Questo spiega perché il rapporto transatlantico resti più equilibrato rispetto a quello con la Cina: non si tratta solo di quantità, ma di qualità delle produzioni.
Le catene di approvvigionamento: una vulnerabilità strutturale
Un altro elemento centrale riguarda le supply chain. L’industria europea dipende in misura significativa dalla Cina per componenti e materie prime critiche, in alcuni casi con quote superiori al 70% delle importazioni per specifici materiali.
Questa dipendenza crea una vulnerabilità sistemica: eventuali interruzioni dei flussi commerciali possono avere effetti immediati sulla produzione industriale.
Per questo motivo, Bruxelles ha adottato la strategia del “de-risking”, che punta a ridurre le dipendenze senza interrompere completamente i rapporti economici.

Gli Stati Uniti e la pressione sul sistema europeo
Il ruolo degli Stati Uniti contribuisce a rendere il quadro ancora più complesso.

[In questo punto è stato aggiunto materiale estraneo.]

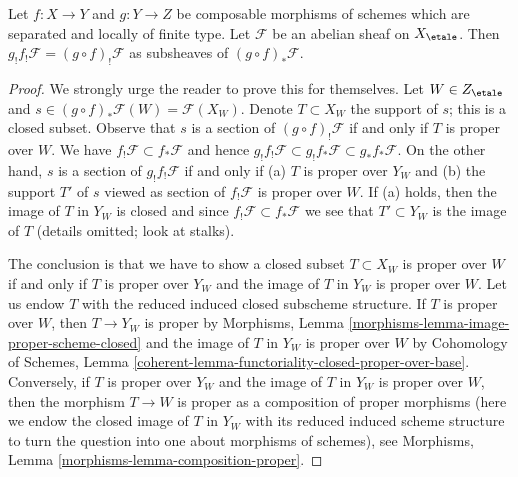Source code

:\begin{lemma}
\label{lemma-f-shriek-composition}
Let $f : X \to Y$ and $g : Y \to Z$ be composable morphisms of schemes which
are separated and locally of finite type. Let $\mathcal{F}$ be an abelian
sheaf on $X_\etale$. Then $g_!f_!\mathcal{F} = (g \circ f)_!\mathcal{F}$
as subsheaves of $(g \circ f)_*\mathcal{F}$.
\end{lemma}

\begin{proof}
We strongly urge the reader to prove this for themselves.
Let $W \in Z_\etale$ and
$s \in (g \circ f)_*\mathcal{F}(W) = \mathcal{F}(X_W)$.
Denote $T \subset X_W$ the support of $s$; this is a closed
subset. Observe that $s$ is a section of $(g \circ f)_!\mathcal{F}$
if and only if $T$ is proper over $W$. We have
$f_!\mathcal{F} \subset f_*\mathcal{F}$ and hence
$g_!f_!\mathcal{F} \subset g_!f_*\mathcal{F} \subset g_*f_*\mathcal{F}$.
On the other hand, $s$ is a section of $g_!f_!\mathcal{F}$ if and only
if (a) $T$ is proper over $Y_W$ and (b) the support $T'$ of $s$
viewed as section of $f_!\mathcal{F}$ is proper over $W$.
If (a) holds, then the image of $T$ in $Y_W$ is closed and since
$f_!\mathcal{F} \subset f_*\mathcal{F}$ we see that
$T' \subset Y_W$ is the image of $T$ (details omitted; look at stalks).

\medskip\noindent
The conclusion is that we have to show a closed subset $T \subset X_W$
is proper over $W$ if and only if $T$ is proper over $Y_W$
and the image of $T$ in $Y_W$ is proper over $W$. Let us endow $T$
with the reduced induced closed subscheme structure.
If $T$ is proper over $W$, then $T \to Y_W$ is proper by
Morphisms, Lemma \ref{morphisms-lemma-image-proper-scheme-closed}
and the image of $T$ in $Y_W$ is proper over $W$ by
Cohomology of Schemes, Lemma
\ref{coherent-lemma-functoriality-closed-proper-over-base}.
Conversely, if $T$ is proper over $Y_W$
and the image of $T$ in $Y_W$ is proper over $W$,
then the morphism $T \to W$ is proper as a composition
of proper morphisms (here we endow the closed image of $T$
in $Y_W$ with its reduced induced scheme structure to turn the
question into one about morphisms of schemes), see
Morphisms, Lemma \ref{morphisms-lemma-composition-proper}.
\end{proof}

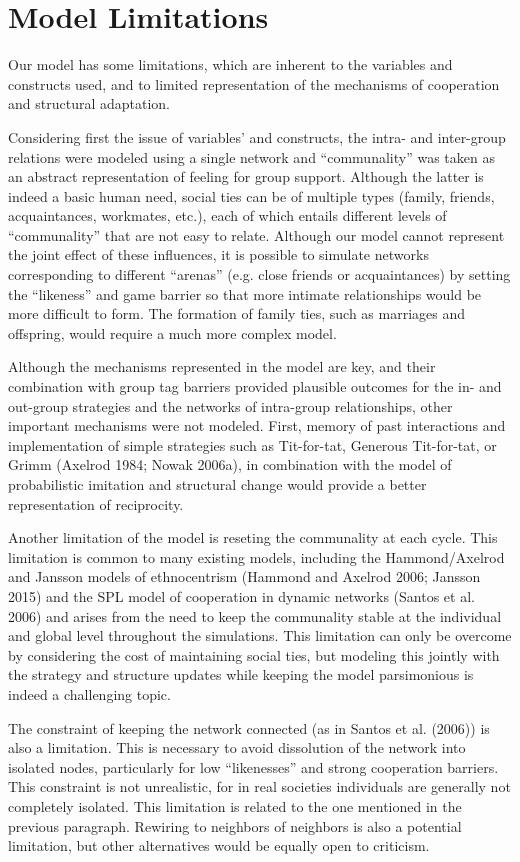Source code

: \section{Model Limitations}
Our model has some limitations, which are inherent to the variables and constructs used, and to limited representation of the mechanisms of cooperation and structural adaptation.

Considering first the issue of variables' and constructs, the intra- and inter-group relations were modeled using a single network and ``communality'' was taken as an abstract representation of feeling for group support. Although the latter is indeed a basic human need, social ties can be of multiple types (family, friends, acquaintances, workmates, etc.), each of which entails different levels of ``communality'' that are not easy to relate. Although our model cannot represent the joint effect of these influences, it is possible to simulate networks corresponding to different ``arenas'' (e.g. close friends or acquaintances) by setting the ``likeness'' and game barrier so that more intimate relationships would be more difficult to form. The formation of family ties, such as marriages and offspring, would require a much more complex model.

Although the mechanisms represented in the model are key, and their combination with group tag barriers provided plausible outcomes for the in- and out-group strategies and the networks of intra-group relationships, other important mechanisms were not modeled. First, memory of past interactions and implementation of simple strategies such as Tit-for-tat, Generous Tit-for-tat, or Grimm (Axelrod 1984; Nowak 2006a), in combination with the model of probabilistic imitation and structural change would provide a better representation of reciprocity. 

Another limitation of the model is reseting the communality at each cycle. This limitation is common to many existing models, including the Hammond/Axelrod and Jansson models of ethnocentrism (Hammond and Axelrod 2006; Jansson 2015) and the SPL model of cooperation in dynamic networks (Santos et al. 2006) and arises from the need to keep the communality stable at the individual and global level throughout the simulations. This limitation can only be overcome by considering the cost of maintaining social ties, but modeling this jointly with the strategy and structure updates while keeping the model parsimonious is indeed a challenging topic.

The constraint of keeping the network connected (as in Santos et al. (2006)) is also a limitation. This is necessary to avoid dissolution of the network into isolated nodes, particularly for low ``likenesses'' and strong cooperation barriers. This constraint is not unrealistic, for in real societies individuals are generally not completely isolated. This limitation is related to the one mentioned in the previous paragraph. Rewiring to neighbors of neighbors is also a potential limitation, but other alternatives would be equally open to criticism.

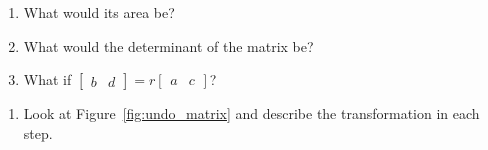 \documentclass[../gatm_answers.tex]{subfiles}
\begin{document}
\begin{enumerate}
\begin{enumerate}
\begin{enumerate}
\item What would its area be?
\item What would the determinant of the matrix be?
\item What if $\left[\begin{smallmatrix}b & d \end{smallmatrix}\right]=r\left[\begin{smallmatrix}a & c \end{smallmatrix}\right]$?
\end{enumerate}
\end{enumerate}
\setcounter{problem_i}{\value{enumi}}
\end{enumerate}


\begin{enumerate}
\setcounter{enumi}{\value{problem_i}}
\item Look at Figure~\ref{fig:undo_matrix} and describe the transformation in each step.
\setcounter{problem_i}{\value{enumi}}
\end{enumerate}
\end{document}
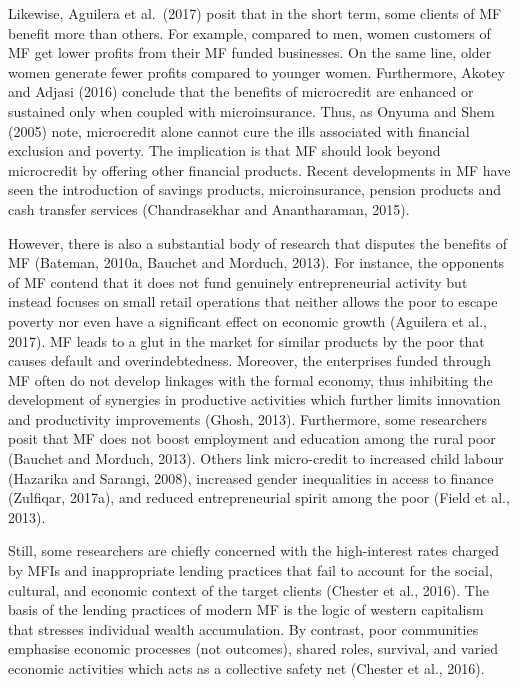 \documentclass[a4paper, nobind]{templates/ociamthesis}
\begin{document}
Likewise, Aguilera et al.~(2017) posit that in the short term, some clients of MF benefit more than others. For example, compared to men, women customers of MF get lower profits from their MF funded businesses. On the same line, older women generate fewer profits compared to younger women. Furthermore, Akotey and Adjasi (2016) conclude that the benefits of microcredit are enhanced or sustained only when coupled with microinsurance. Thus, as Onyuma and Shem (2005) note, microcredit alone cannot cure the ills associated with financial exclusion and poverty. The implication is that MF should look beyond microcredit by offering other financial products. Recent developments in MF have seen the introduction of savings products, microinsurance, pension products and cash transfer services (Chandrasekhar and Anantharaman, 2015).

However, there is also a substantial body of research that disputes the benefits of MF (Bateman, 2010a, Bauchet and Morduch, 2013). For instance, the opponents of MF contend that it does not fund genuinely entrepreneurial activity but instead focuses on small retail operations that neither allows the poor to escape poverty nor even have a significant effect on economic growth (Aguilera et al., 2017). MF leads to a glut in the market for similar products by the poor that causes default and overindebtedness. Moreover, the enterprises funded through MF often do not develop linkages with the formal economy, thus inhibiting the development of synergies in productive activities which further limits innovation and productivity improvements (Ghosh, 2013). Furthermore, some researchers posit that MF does not boost employment and education among the rural poor (Bauchet and Morduch, 2013). Others link micro-credit to increased child labour (Hazarika and Sarangi, 2008), increased gender inequalities in access to finance (Zulfiqar, 2017a), and reduced entrepreneurial spirit among the poor (Field et al., 2013).

Still, some researchers are chiefly concerned with the high-interest rates charged by MFIs and inappropriate lending practices that fail to account for the social, cultural, and economic context of the target clients (Chester et al., 2016). The basis of the lending practices of modern MF is the logic of western capitalism that stresses individual wealth accumulation. By contrast, poor communities emphasise economic processes (not outcomes), shared roles, survival, and varied economic activities which acts as a collective safety net (Chester et al., 2016).
\end{document}
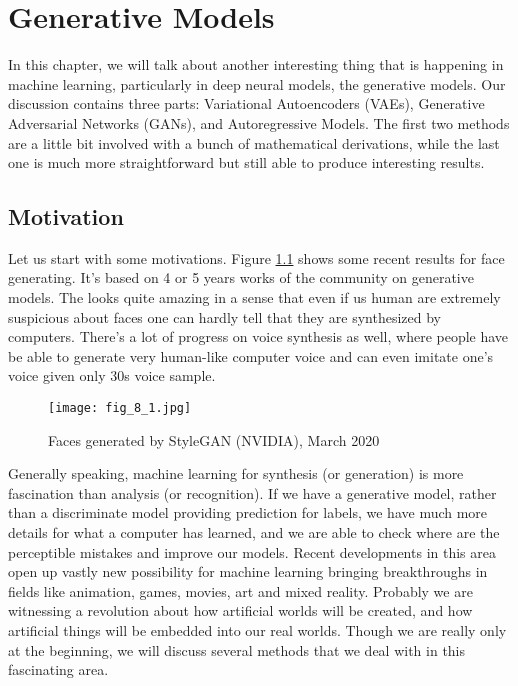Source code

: \documentclass[../main.tex]{subfiles}
\begin{document}

\chapter{Generative Models}
In this chapter, we will talk about another interesting thing that is happening in machine learning, particularly in deep neural models, the generative models. Our discussion contains three parts: Variational Autoencoders (VAEs),  Generative Adversarial Networks (GANs), and Autoregressive Models. The first two methods are a little bit involved with a bunch of mathematical derivations, while the last one is much more straightforward but still able to produce interesting results. 
\section{Motivation}
Let us start with some motivations. Figure \ref{fig_8_1} shows some recent results for face generating. It's based on 4 or 5 years works of the community on generative models. The looks quite amazing in a sense that even if us human are extremely suspicious about faces one can hardly tell that they are synthesized by computers. There's a lot of progress on voice synthesis as well, where people have be able to generate very human-like computer voice and can even imitate one's voice given only 30s voice sample.
\begin{figure}[h] 
	\centering 
	\texttt{[image: fig\_8\_1.jpg]} 
	\caption{Faces generated by StyleGAN (NVIDIA), March 2020}\label{fig_8_1}
\end{figure}
\par Generally speaking, machine learning for synthesis (or generation) is more fascination than analysis (or recognition). If we have a generative model, rather than a discriminate model providing prediction for labels, we have much more details for what a computer has learned, and we are able to check where are the perceptible mistakes and improve our models. Recent developments in this area open up vastly new possibility for machine learning bringing breakthroughs in fields like animation, games, movies, art and mixed reality. Probably we are witnessing a revolution about how artificial worlds will be created, and how artificial things will be embedded into our real worlds. Though we are really only at the beginning, we will discuss several methods that we deal with in this fascinating area.
\end{document}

Le politiche commerciali americane stanno diventando sempre più protezioniste, con investimenti industriali e incentivi che superano i 700 miliardi di dollari tra energia e tecnologia.
Questo crea una doppia pressione sull’Europa, costretta a competere sia con la Cina sia con gli Stati Uniti.
Conclusione
Il dibattito attuale non riguarda semplicemente un accordo commerciale, ma il futuro del modello economico europeo.
I numeri mostrano una realtà chiara: il commercio con la Cina è fondamentale, ma profondamente squilibrato.
In un contesto globale segnato da competizione e instabilità, la vera sfida per l’Europa sarà trovare un equilibrio tra apertura, autonomia e competitività.
Ed è proprio questo equilibrio, oggi, a essere messo in discussione.